Dans le cas d’un jeu où le temps n’est pas un facteur de performance, comme un jeu d’énigme tel Professeur Layton et l’étrange village (Level-5, 2007), le speedrun n’apparaît pas non plus comme une contrainte. À nouveau, l’impératif de vitesse du speedrun n’exige pas de résoudre les énigmes rapidement, en ce que la pratique n’implique en aucun cas qu’il faille les résoudre : comme Karhulahti le précise, résoudre une énigme n’équivaut pas à énoncer sa solution (Karhulahti, 2013b). Le speedrun ne se déroule jamais dans une première partie, et le speedrunner aura tout le temps d’apprendre à l’avance les réponses des différentes énigmes auxquelles il devra faire face pour pouvoir entrer leur solution le plus rapidement possible. Une nouvelle fois, le speedrun n’est pas contraignant, car il n’augmente pas la difficulté du jeu. Il a cependant pour effet de transformer le jeu d’énigme en un jeu de réflexe, car l’effort de précision et de rapidité demandé pour entrer les solutions des différents puzzles est rendu non-trivial par l’impératif de vitesse (Karhulahti, 2013a).

Ces différentes remarques n’impliquent pas qu’imposer une limite de temps à un jeu où le temps n’est pas un critère de performance n’est pas une contrainte. Ainsi, imposer une limite de temps pour la résolution d’une énigme — dont le joueur ne connaîtrait pas la solution à l’avance, comme dans une première partie de Professeur Layton — pourrait être considéré comme la rendre plus difficile, puisqu’une nouvelle condition de défaite apparaît. Cependant, l’énigme en elle-même n’a pas changé, de même que les moyens offerts au joueur pour la résoudre. Le joueur doit certes délivrer une meilleure performance, être plus efficace, mais sa tâche n’est pas rendue plus ardue : il s’agit ici d’ajouter une règle d’objectif supplémentaire, plutôt que d’influer sur les règles de moyens ; le jeu qui en résulte est radicalement différent, le joueur ne joue plus au même jeu avec des moyens réduits, mais il joue avec les mêmes moyens à un jeu plus difficile. Si ce type de pratique mérite d’être étudié, pour lui-même ou en relation avec notre objet, les modifications de règles d’objectif ne seront donc pas considérées ici comme relevant du domaine de la contrainte ludique.

Pour autant, il est malgré tout possible d’envisager le temps comme un médium de création de contraintes, notamment par l’effet inverse, à savoir l’attente. Dans le jeu de stratégie au tour par tour Advance War : Dark Conflict (Intelligent System, 2008), le joueur affronte un ordinateur, chacun devant détruire la base adverse.

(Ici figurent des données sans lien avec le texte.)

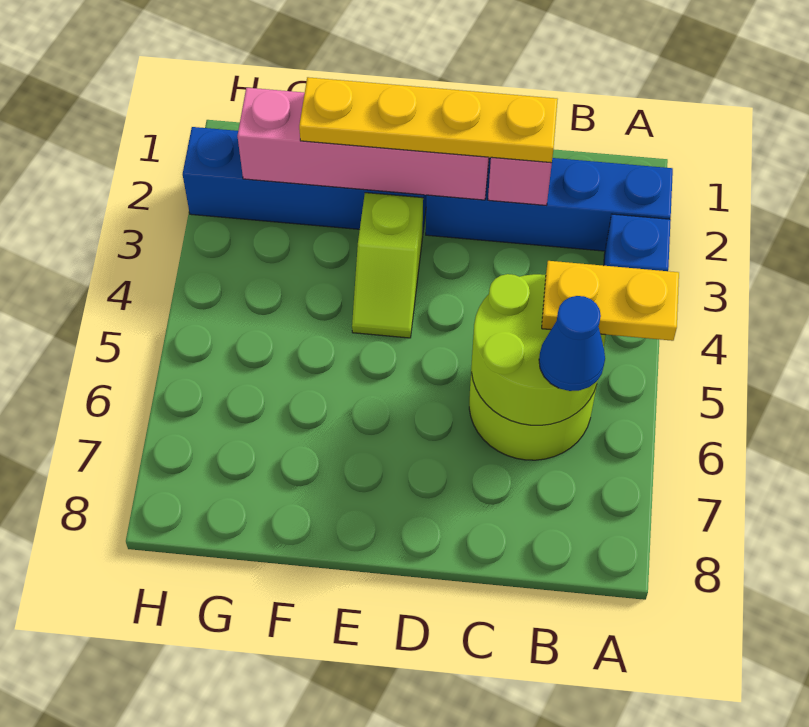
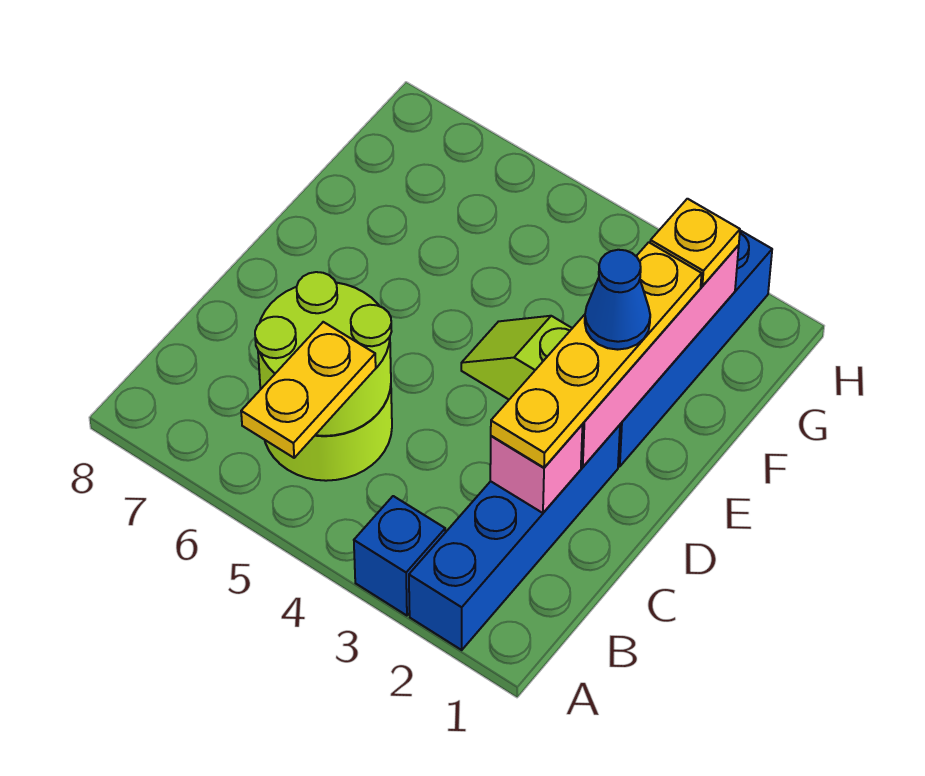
blue 1x1 cone [539,296,605,391] -> blue 1x1 cone moved to [585,250,650,350]
none -> yellow 1x1 plate [650,199,740,286]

Pour ce faire, il leur faut se disputer l’accès à des ressources qui leur permettent de créer des unités. Un exemple de contrainte mobilisant le temps consisterait non pas à jouer le plus rapidement possible (ce qui constitue une stratégie valable, voire encouragée dans ce genre de jeux), mais plutôt de ne pas jouer pendant un certain nombre de tours — d’attendre, donc. Ainsi, l’ordinateur (ou l’adversaire de manière générale) se voit offrir du temps pour obtenir un avantage supplémentaire, que le joueur devra pallier.

En conclusion, il faut d’abord mettre en évidence qu’il est préférable de parler de speedruns au pluriel. En effet, si la pratique semble répondre au même impératif de vitesse dans son ensemble, il en résulte des comportements différents selon les types de structures de règles qui les régissent. Nous avons vu que les effets qui résultent de cet ensemble de pratique ne peuvent être considérés comme des contraintes, bien qu’ils puissent se comporter d’une manière similaire, en raison de leur caractère accidentel, de leur imposition involontaire. Ensuite, nous avons pu déterminer que la modification des règles d’objectifs, en créant un jeu différant plutôt qu’en augmentant la difficulté de la structure initiale — et contrairement à l’addition de règles de moyen — ne relève pas de la contrainte ludique telle que nous la définissons. Enfin, nous avons, malgré tout, pu mettre en évidence qu’il est possible d’imposer des contraintes liées au temps, comme l’exemple d’Advance War l’a illustré.